Deficiencies in thiamine (vitamin B1) cause a host of neurological and reproductive impairments yielding morbidity and mortality across environmental and clinical realms. In a technique analogous to immunomagnetic separation, we introduce the use of thiamine periplasmic binding protein (TBP)-conjugated magnetic beads to isolate thiamine from complex matrices. TBP expressed in Escherichia coli is highly specific to thiamine and provides an alternative to antibodies for this non-immunogenic target. After incubation with the sample and removal of unbound matrix constituents, thiamine is simultaneously released and converted to its fluorescent oxidation product thiochrome by alkaline potassium ferricyanide. Subsequent measurement of fluorescence at thiochrome-specific wavelengths provides a second layer of specificity for the detection of thiamine. Thiamine could be quantified at concentrations as low as 5 nM ranging up to 240 nM. Within, we apply this technique to selectively capture and quantify thiamine in complex salmonid fish egg and tissue matrices.

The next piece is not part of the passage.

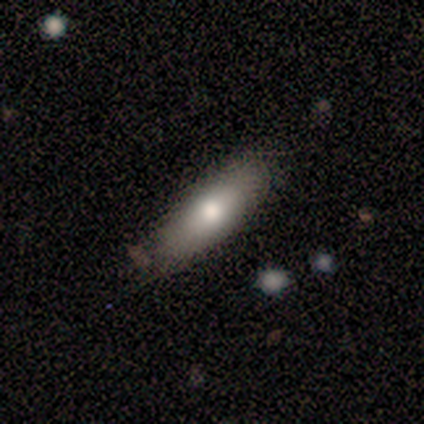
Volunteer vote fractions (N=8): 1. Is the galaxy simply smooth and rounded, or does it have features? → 62% smooth, 25% featured or disk, 12% star or artifact.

Our results showed no measurable non-specific binding to the beads by endogenous fluorophores in the fish egg matrix. Thiamine levels as low as 0.2 nmol/g of fish egg can be detected using this approach, which is sufficient to assess deficiencies causing morbidity and mortality in fish that occur at 1.0 nmol/g of egg. This practical method may find application in other resource limited settings for clinical, food, or dietary supplement analyses.